> **Aim of the exercise**
Could you render all of these rows as a two-column CSV with the headers log_text and clock_reading? Put one line per row, with each row's text and its time each in its own quoted field, line breaks turned into spaces, and the pictures left out.

BEGIN Data provided

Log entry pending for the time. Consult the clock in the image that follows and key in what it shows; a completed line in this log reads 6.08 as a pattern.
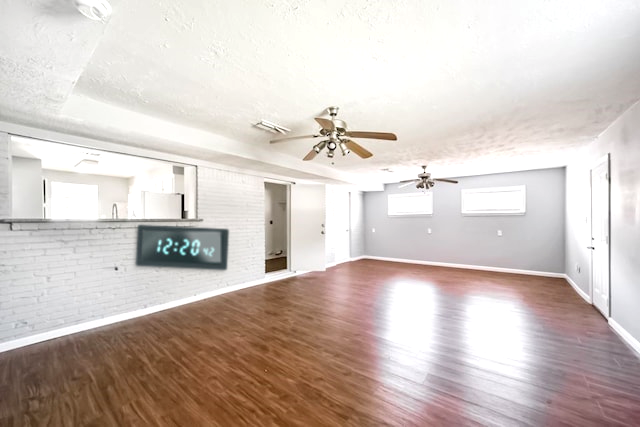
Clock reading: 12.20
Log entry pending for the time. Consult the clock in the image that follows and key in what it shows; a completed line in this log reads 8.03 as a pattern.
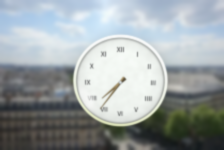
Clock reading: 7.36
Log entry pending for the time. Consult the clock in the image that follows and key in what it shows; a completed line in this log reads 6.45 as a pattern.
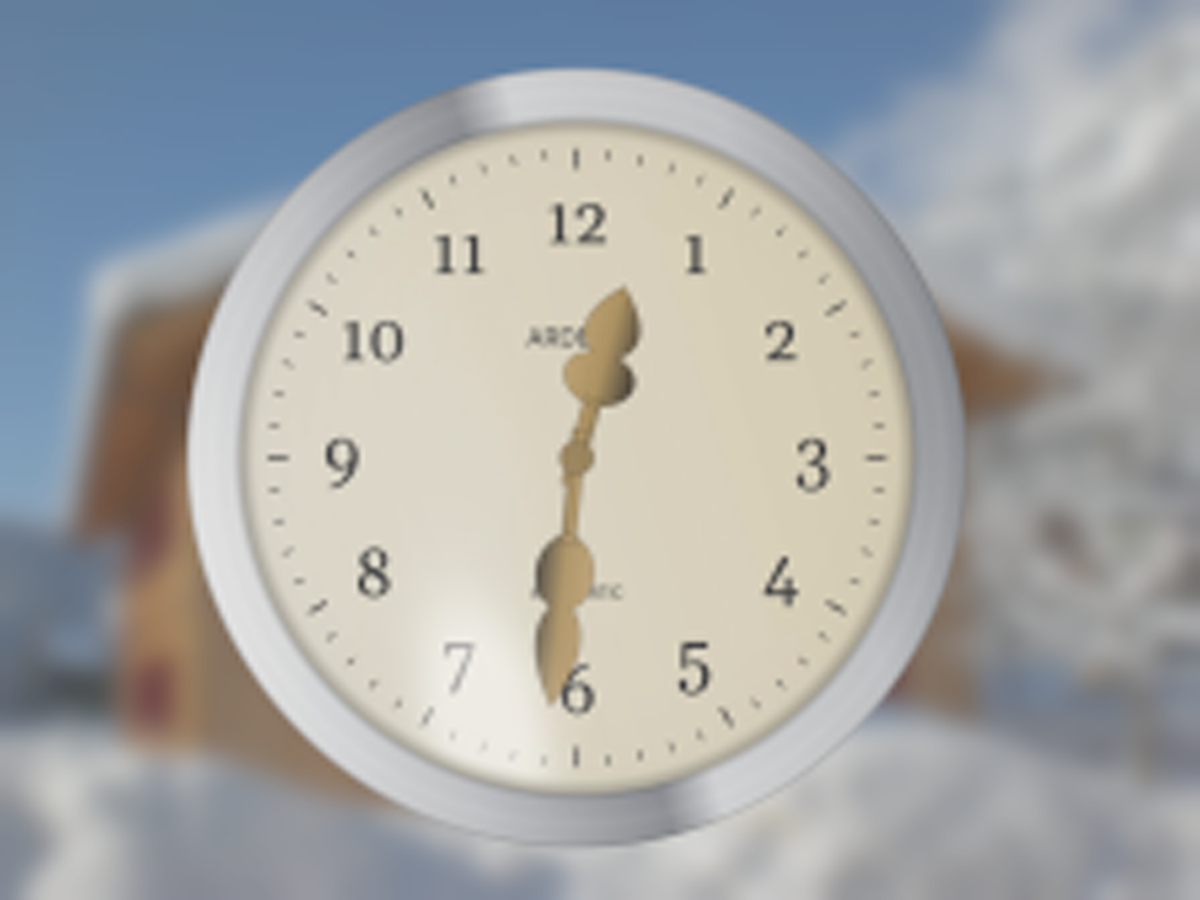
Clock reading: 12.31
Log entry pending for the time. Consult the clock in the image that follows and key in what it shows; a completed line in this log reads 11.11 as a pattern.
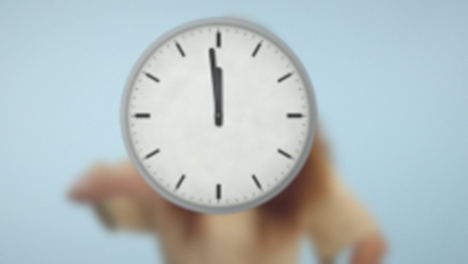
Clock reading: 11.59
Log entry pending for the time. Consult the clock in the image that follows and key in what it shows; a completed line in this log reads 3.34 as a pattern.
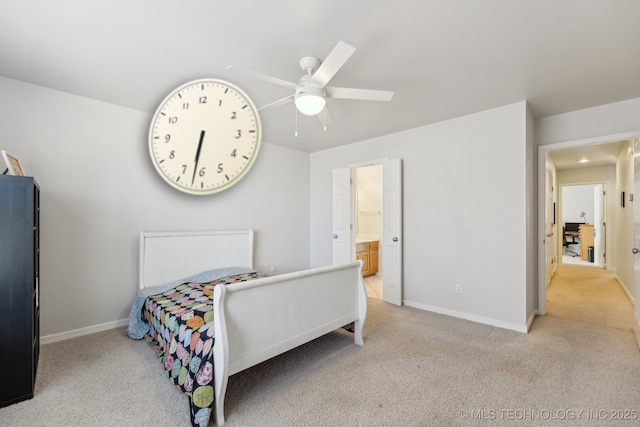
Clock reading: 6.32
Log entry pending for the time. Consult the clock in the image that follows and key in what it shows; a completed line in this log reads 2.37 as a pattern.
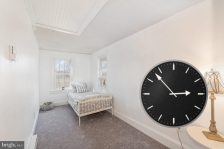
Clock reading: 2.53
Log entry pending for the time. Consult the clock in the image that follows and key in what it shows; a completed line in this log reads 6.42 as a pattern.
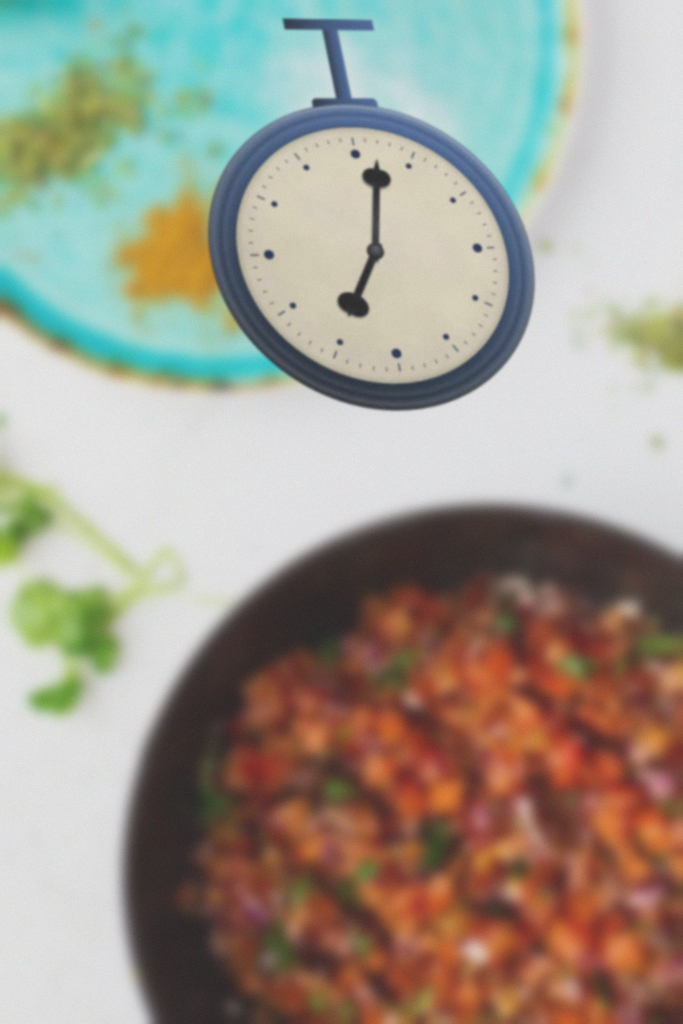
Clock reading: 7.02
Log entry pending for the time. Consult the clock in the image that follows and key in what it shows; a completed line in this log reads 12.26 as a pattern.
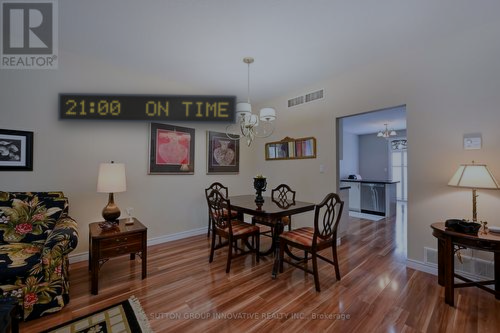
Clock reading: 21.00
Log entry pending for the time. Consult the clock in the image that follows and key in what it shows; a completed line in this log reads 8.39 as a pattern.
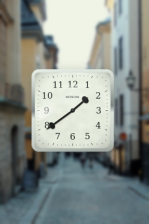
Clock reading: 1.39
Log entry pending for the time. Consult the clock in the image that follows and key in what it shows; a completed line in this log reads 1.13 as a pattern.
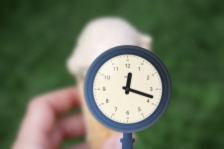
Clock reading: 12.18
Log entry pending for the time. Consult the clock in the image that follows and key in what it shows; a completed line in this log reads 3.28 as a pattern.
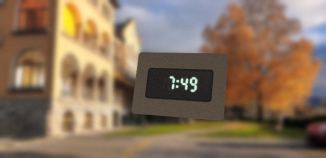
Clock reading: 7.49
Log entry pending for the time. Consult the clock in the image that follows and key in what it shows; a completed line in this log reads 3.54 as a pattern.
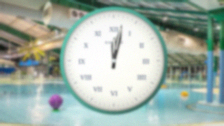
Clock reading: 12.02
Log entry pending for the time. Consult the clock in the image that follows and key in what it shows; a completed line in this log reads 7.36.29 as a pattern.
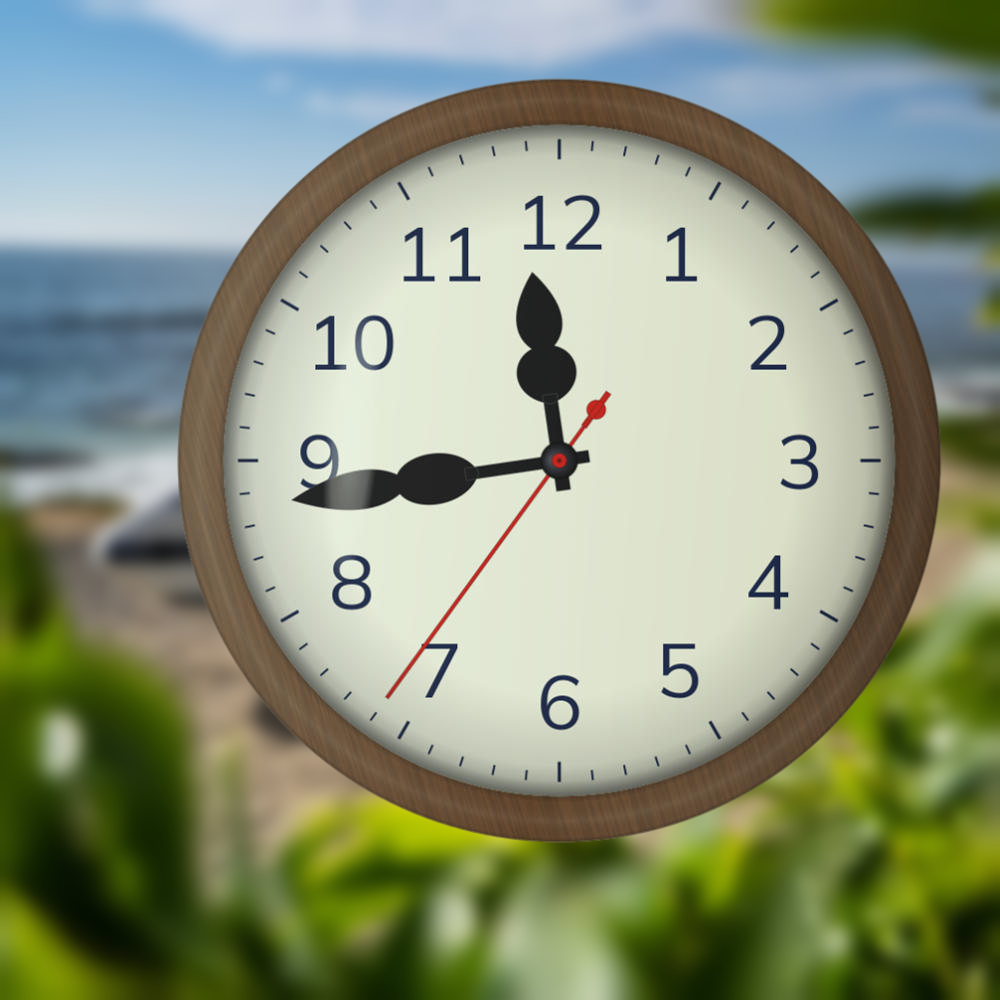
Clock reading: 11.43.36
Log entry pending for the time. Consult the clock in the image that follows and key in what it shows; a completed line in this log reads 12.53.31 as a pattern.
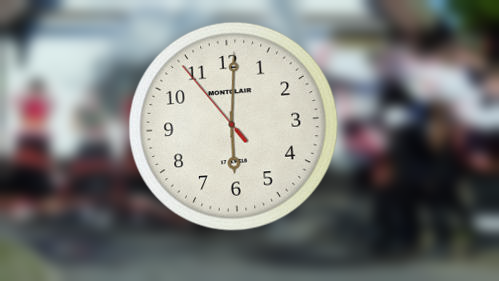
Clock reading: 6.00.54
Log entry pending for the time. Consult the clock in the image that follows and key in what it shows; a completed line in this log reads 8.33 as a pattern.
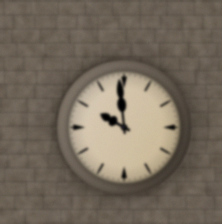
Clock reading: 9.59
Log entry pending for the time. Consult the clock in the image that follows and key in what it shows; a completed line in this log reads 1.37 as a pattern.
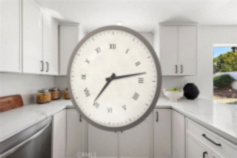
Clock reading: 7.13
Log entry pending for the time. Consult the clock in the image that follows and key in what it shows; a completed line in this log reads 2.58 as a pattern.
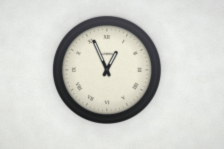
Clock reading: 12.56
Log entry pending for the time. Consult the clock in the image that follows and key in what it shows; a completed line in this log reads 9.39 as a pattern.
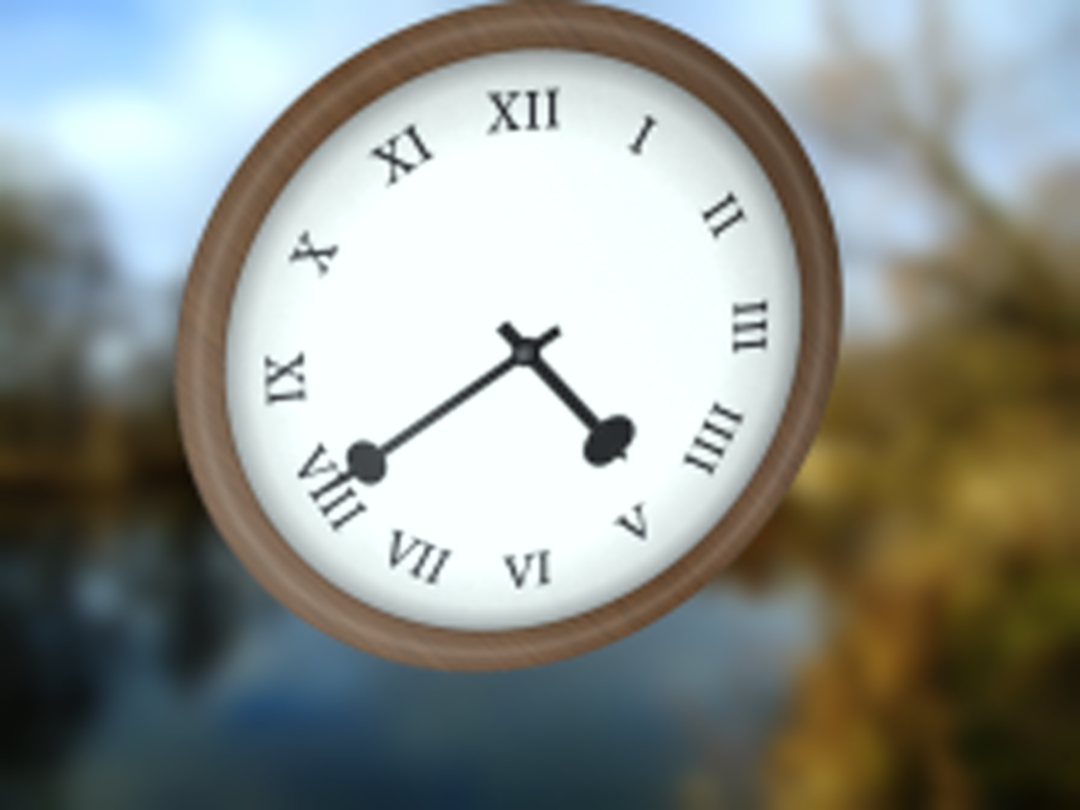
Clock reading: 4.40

END Data provided

> **Exercise response**
log_text,clock_reading
"Log entry pending for the time. Consult the clock in the image that follows and key in what it shows; a completed line in this log reads 6.08 as a pattern. Clock reading:","12.20"
"Log entry pending for the time. Consult the clock in the image that follows and key in what it shows; a completed line in this log reads 8.03 as a pattern. Clock reading:","7.36"
"Log entry pending for the time. Consult the clock in the image that follows and key in what it shows; a completed line in this log reads 6.45 as a pattern. Clock reading:","12.31"
"Log entry pending for the time. Consult the clock in the image that follows and key in what it shows; a completed line in this log reads 11.11 as a pattern. Clock reading:","11.59"
"Log entry pending for the time. Consult the clock in the image that follows and key in what it shows; a completed line in this log reads 3.34 as a pattern. Clock reading:","6.32"
"Log entry pending for the time. Consult the clock in the image that follows and key in what it shows; a completed line in this log reads 2.37 as a pattern. Clock reading:","2.53"
"Log entry pending for the time. Consult the clock in the image that follows and key in what it shows; a completed line in this log reads 6.42 as a pattern. Clock reading:","7.02"
"Log entry pending for the time. Consult the clock in the image that follows and key in what it shows; a completed line in this log reads 12.26 as a pattern. Clock reading:","21.00"
"Log entry pending for the time. Consult the clock in the image that follows and key in what it shows; a completed line in this log reads 8.39 as a pattern. Clock reading:","1.39"
"Log entry pending for the time. Consult the clock in the image that follows and key in what it shows; a completed line in this log reads 1.13 as a pattern. Clock reading:","12.18"
"Log entry pending for the time. Consult the clock in the image that follows and key in what it shows; a completed line in this log reads 3.28 as a pattern. Clock reading:","7.49"
"Log entry pending for the time. Consult the clock in the image that follows and key in what it shows; a completed line in this log reads 3.54 as a pattern. Clock reading:","12.02"
"Log entry pending for the time. Consult the clock in the image that follows and key in what it shows; a completed line in this log reads 7.36.29 as a pattern. Clock reading:","11.43.36"
"Log entry pending for the time. Consult the clock in the image that follows and key in what it shows; a completed line in this log reads 12.53.31 as a pattern. Clock reading:","6.00.54"
"Log entry pending for the time. Consult the clock in the image that follows and key in what it shows; a completed line in this log reads 8.33 as a pattern. Clock reading:","9.59"
"Log entry pending for the time. Consult the clock in the image that follows and key in what it shows; a completed line in this log reads 1.37 as a pattern. Clock reading:","7.13"
"Log entry pending for the time. Consult the clock in the image that follows and key in what it shows; a completed line in this log reads 2.58 as a pattern. Clock reading:","12.56"
"Log entry pending for the time. Consult the clock in the image that follows and key in what it shows; a completed line in this log reads 9.39 as a pattern. Clock reading:","4.40"